→ **DOCUMENT EXTRACT**:
So when he sent me this long rant and was too lazy to put it on his own blog, I decided to rip it off for mine. You might learn something, or at least be reminded of some things you already know. You might also laugh a time or two, and that's never a bad thing.
Q: Should we run government like a business?
A; Are you smarter than a fifth-grader?
by Joe Acton
I was watching Rachel Maddow last night and watched her get sucked down the rabbit hole as to whether or not Mitt Romney was showing a net gain or loss in job creation. Then today I get a blast email from somewhere lamenting that government should be run like business and so we need to elect a businessman as president, because Obama's never run a business. Well, I have run a business and I can tell you it not about creating jobs. Anyhow, I went off my nut and wrote this:
I’m blissfully tucked away in 1941 [note: a reference to his current screenwriting project; trust me, you're gonna love it] but keep getting distracted by the Idiot Right and the Ignorant Left back here in future former present.
Romney supporters – and others equally ill-informed – are saying that inasmuch as Romney has spent his career in the private sector, and given the success of those ventures, he knows how to create jobs. The Idiot Right claims that we need to run the government like a business and the Ignorant Left’s very clever response seems to be “Oh, yeah?”
The very idea that government should be run like a business demonstrates a shocking misunderstanding of governance. And the idea that business is at all interested in creating jobs illustrates that the overwhelming answer is “No” to Jeff Foxworthy’s question, “Are You Smarter Than A Fifth-Grader?”
First up: American business is not now, nor has it ever been about creating jobs. It is about creating profits, increasing value, and expanding private ownership. Job creation is – at best – a tertiary consideration. The first thing a businessman asks himself is “What can I sell?”; the second is, “What can I charge for it?” and the third is “How much will it cost?”

→ **REQUIREMENT**: According to the essay on running government like a business, what is American business about?

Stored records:
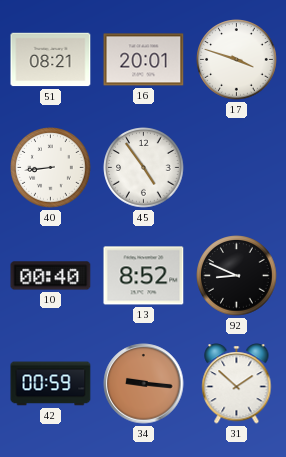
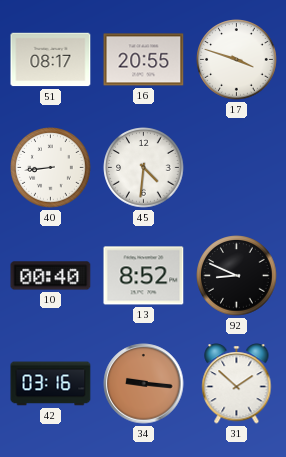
51: 08:21 -> 08:17
16: 20:01 -> 20:55
45: 4:54 -> 4:31
42: 00:59 -> 03:16
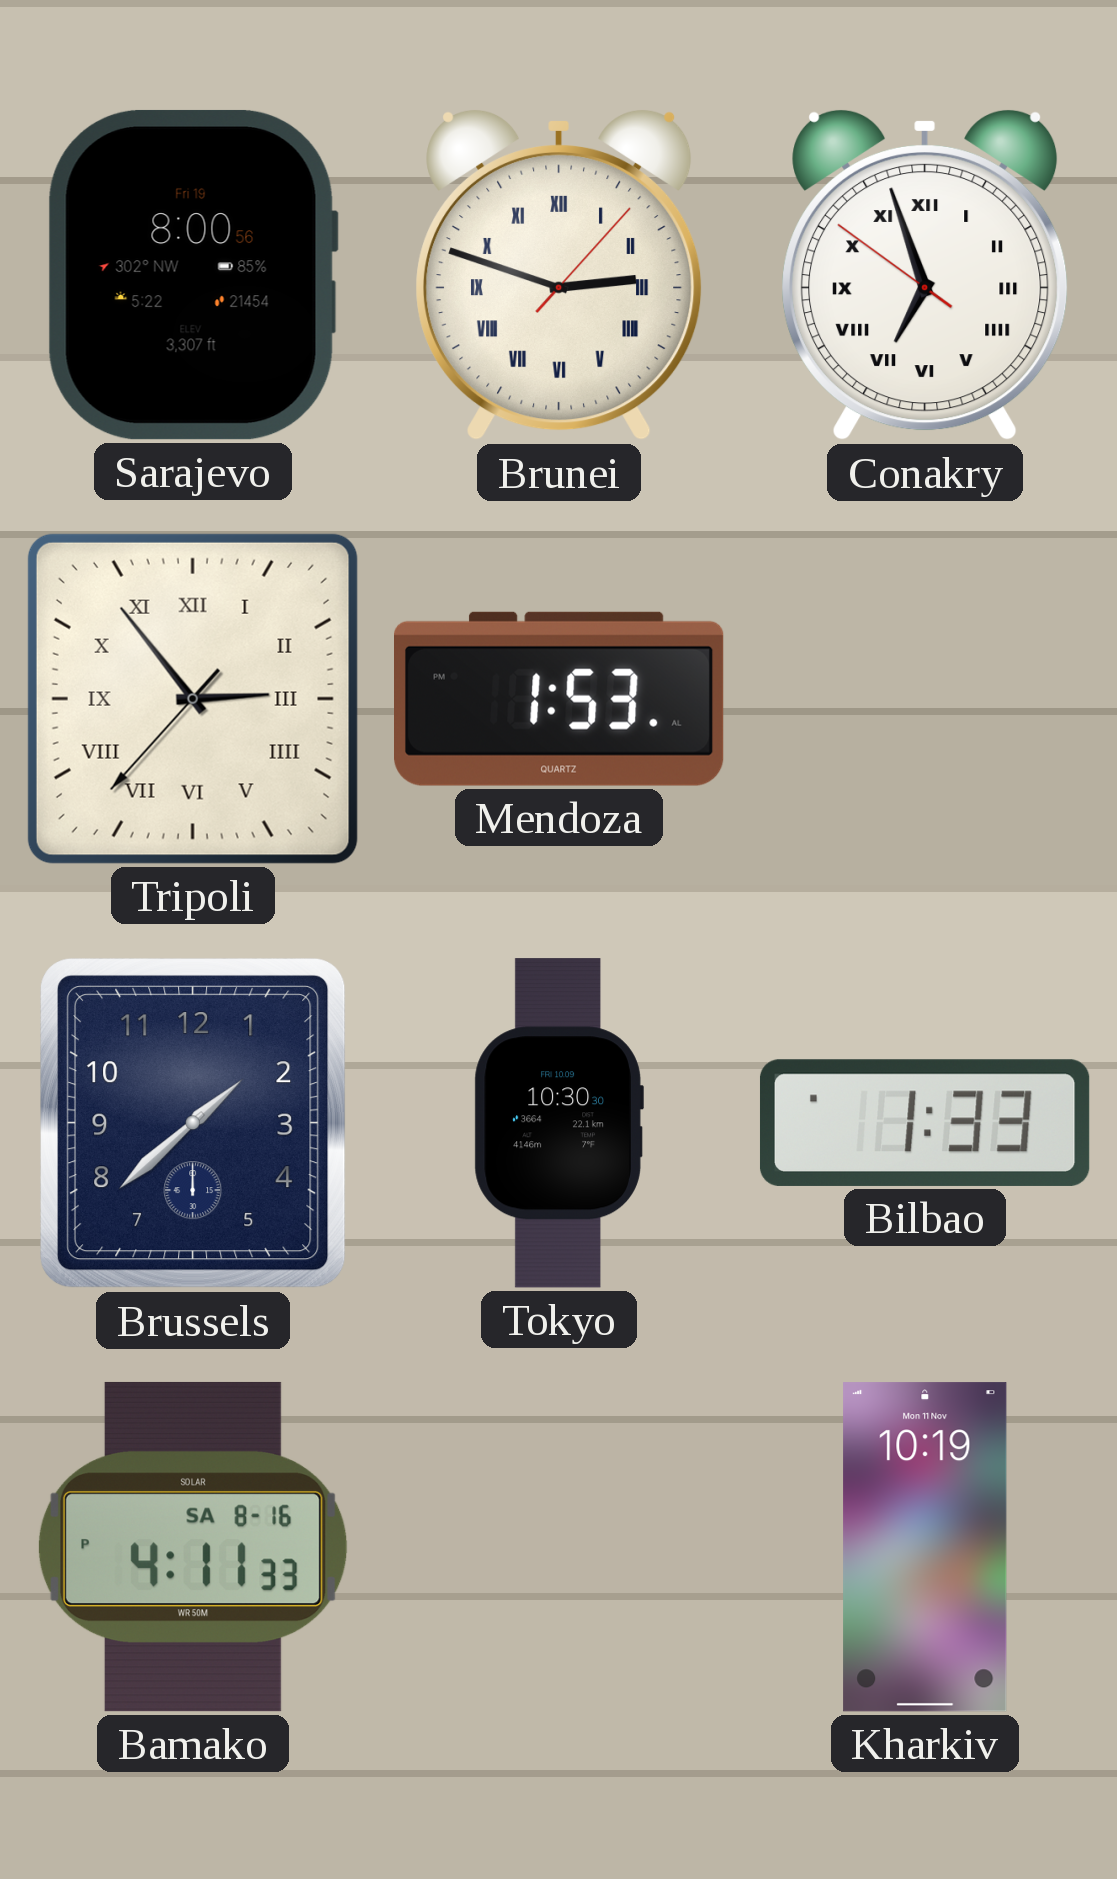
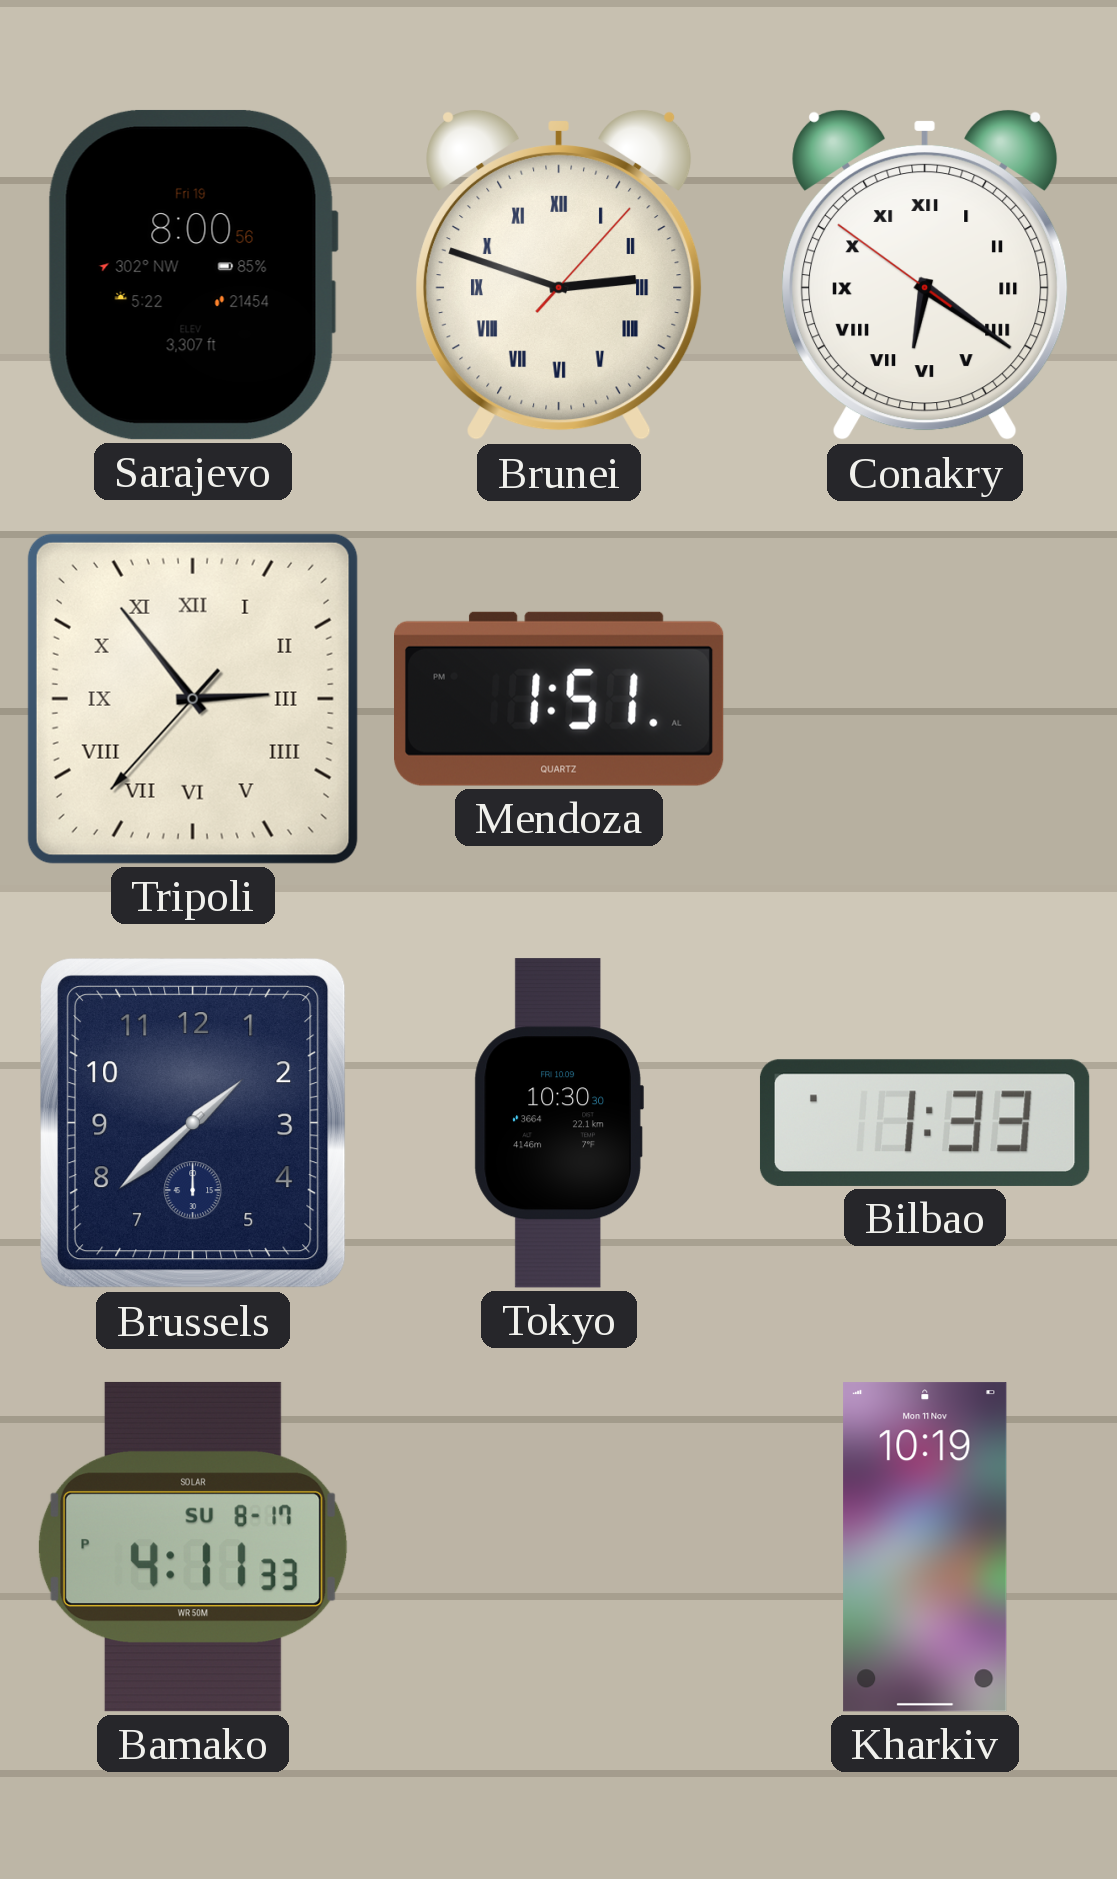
Conakry: 6:56 -> 6:20
Mendoza: 1:53 -> 1:51
Bamako date: SA 8-16 -> SU 8-17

→ **CORRECT ANSWER**: Creating profits, increasing value, and expanding private ownership.